4. Make sure that only authorized, authenticated users can access the API. To take this a step further, you should implement the principle of least privilege, so APIs and apps are only granted the minimum permissions they need, for the minimum amount of time they need them, to be able to do their job. For third-party integrations, make sure you restrict them to only the most essential permissions. 
5. Never hard-code API keys into your application. Instead, store them in environment variables, a secure vault, or some other place outside of your application’s source code.

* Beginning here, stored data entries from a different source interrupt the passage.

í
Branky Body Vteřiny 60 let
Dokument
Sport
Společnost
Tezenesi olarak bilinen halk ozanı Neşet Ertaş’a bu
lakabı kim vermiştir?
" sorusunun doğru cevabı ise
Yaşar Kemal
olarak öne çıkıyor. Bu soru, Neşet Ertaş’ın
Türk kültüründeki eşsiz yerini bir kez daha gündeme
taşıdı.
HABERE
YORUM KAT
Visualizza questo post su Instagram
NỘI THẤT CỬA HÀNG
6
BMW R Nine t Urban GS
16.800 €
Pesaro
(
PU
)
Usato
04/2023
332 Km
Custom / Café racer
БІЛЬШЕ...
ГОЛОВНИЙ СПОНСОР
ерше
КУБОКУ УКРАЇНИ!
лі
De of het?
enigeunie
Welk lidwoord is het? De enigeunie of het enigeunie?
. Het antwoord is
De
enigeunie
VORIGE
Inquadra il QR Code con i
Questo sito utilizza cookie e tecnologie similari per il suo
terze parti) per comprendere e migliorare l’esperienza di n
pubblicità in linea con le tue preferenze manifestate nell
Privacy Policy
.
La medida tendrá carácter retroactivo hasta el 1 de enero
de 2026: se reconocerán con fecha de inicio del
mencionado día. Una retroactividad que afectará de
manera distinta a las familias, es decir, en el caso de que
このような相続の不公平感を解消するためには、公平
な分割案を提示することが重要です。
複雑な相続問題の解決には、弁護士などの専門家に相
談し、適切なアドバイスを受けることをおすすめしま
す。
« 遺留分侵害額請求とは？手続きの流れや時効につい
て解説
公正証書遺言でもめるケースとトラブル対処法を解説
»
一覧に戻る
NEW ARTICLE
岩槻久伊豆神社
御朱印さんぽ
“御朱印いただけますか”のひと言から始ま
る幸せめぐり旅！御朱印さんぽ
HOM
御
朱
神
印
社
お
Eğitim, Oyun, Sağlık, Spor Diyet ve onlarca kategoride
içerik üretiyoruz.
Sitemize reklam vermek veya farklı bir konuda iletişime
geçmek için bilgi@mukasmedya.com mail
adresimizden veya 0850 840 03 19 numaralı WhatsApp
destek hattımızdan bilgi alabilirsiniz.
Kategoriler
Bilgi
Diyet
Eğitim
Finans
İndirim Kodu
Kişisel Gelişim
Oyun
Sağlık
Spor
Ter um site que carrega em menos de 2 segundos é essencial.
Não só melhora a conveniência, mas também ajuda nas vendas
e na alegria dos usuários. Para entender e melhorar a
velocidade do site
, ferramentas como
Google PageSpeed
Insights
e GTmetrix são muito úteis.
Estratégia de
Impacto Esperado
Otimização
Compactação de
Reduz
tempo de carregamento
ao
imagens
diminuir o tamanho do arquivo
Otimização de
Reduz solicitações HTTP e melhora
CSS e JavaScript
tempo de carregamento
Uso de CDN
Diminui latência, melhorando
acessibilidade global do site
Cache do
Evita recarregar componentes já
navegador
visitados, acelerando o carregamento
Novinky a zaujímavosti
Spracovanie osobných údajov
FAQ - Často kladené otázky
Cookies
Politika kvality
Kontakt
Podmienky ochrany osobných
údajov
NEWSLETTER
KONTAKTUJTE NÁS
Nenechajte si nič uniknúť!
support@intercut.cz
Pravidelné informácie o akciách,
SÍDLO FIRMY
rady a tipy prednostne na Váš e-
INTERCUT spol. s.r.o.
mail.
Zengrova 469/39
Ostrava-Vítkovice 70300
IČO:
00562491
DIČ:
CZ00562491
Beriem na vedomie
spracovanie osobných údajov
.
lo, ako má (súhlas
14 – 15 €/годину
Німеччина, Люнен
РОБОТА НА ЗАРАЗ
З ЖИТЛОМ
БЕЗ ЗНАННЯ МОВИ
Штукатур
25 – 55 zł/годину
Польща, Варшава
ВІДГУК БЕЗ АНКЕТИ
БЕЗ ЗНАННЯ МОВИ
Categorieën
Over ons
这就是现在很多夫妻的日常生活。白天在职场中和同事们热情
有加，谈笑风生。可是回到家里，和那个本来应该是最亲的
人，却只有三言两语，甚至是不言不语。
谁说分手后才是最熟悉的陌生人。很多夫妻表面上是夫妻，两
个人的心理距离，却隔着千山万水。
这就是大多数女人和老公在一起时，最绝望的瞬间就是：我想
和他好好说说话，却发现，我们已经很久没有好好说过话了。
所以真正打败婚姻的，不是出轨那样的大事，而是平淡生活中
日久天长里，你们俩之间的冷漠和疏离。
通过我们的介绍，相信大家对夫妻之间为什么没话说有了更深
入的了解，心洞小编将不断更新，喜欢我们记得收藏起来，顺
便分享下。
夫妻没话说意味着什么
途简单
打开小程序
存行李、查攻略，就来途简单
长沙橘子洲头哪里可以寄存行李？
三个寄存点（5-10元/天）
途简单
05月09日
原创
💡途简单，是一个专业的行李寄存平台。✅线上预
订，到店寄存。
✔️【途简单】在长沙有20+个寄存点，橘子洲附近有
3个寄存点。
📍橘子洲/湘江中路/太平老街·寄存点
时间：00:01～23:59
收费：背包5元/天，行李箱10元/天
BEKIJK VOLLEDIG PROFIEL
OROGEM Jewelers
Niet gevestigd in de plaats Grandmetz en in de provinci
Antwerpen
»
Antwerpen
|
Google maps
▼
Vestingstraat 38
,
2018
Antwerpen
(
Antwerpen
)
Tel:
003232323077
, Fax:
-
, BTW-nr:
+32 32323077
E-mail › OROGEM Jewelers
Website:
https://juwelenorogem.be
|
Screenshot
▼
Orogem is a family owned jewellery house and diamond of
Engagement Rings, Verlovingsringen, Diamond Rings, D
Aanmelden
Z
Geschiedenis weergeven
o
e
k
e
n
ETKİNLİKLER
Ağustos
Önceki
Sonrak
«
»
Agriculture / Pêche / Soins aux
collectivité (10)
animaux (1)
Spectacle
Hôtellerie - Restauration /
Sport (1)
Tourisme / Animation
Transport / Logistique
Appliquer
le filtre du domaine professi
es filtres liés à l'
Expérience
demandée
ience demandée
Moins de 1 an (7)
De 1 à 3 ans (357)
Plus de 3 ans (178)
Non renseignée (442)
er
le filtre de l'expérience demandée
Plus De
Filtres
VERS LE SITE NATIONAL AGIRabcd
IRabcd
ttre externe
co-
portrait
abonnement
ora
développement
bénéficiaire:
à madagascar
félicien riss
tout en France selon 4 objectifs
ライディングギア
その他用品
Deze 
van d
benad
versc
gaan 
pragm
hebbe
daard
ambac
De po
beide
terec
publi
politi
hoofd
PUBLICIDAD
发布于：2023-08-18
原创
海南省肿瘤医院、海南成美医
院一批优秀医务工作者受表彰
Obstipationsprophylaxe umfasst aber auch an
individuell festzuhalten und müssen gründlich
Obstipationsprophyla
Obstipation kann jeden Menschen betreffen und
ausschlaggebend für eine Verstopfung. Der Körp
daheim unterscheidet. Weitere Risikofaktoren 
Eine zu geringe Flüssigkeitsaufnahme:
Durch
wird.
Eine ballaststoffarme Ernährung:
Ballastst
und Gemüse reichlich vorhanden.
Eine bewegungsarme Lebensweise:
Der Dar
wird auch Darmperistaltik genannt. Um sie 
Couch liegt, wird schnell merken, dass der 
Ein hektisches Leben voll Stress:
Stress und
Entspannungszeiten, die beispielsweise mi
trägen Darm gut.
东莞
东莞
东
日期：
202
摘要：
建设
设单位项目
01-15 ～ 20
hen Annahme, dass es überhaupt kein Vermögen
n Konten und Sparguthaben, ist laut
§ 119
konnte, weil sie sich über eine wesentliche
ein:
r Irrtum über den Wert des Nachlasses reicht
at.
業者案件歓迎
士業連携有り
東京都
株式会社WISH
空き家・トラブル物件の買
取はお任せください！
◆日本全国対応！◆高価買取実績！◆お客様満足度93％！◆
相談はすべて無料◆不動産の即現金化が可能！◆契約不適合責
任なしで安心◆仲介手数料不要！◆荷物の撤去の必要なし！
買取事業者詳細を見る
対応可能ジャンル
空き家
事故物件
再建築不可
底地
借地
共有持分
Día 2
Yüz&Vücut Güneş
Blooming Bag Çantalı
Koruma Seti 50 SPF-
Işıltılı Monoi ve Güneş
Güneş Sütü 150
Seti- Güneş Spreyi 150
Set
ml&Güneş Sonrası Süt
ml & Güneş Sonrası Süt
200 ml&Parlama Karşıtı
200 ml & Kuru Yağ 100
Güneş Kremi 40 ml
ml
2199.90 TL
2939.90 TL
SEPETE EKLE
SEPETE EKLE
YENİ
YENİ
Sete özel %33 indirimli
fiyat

6. Rotate API keys that are currently in use periodically and delete ones that are no longer needed. This will prevent old API keys from being compromised.
7. Implement rate limiting on your APIs to restrict the number of requests that can be made of that API within a certain period. This will help prevent brute-force attacks. 
8. Make sure all API requests and responses are made using HTTPS. This will help protect sensitive data against unauthorized viewing. 
9. Use API security testing tools, SAST, and/or DAST to identify unsecure code and runtime vulnerabilities.
10. Assess the security of any third-party APIs before integrating them into your own project. Software Composition Analysis (SCA) tools can help you spot risks that crop up amongst any third-party libraries you’re using.

And our final top tip: implementing a strong API security tool will help you to achieve a lot of these practices much more easily than trying to keep on top of them manually!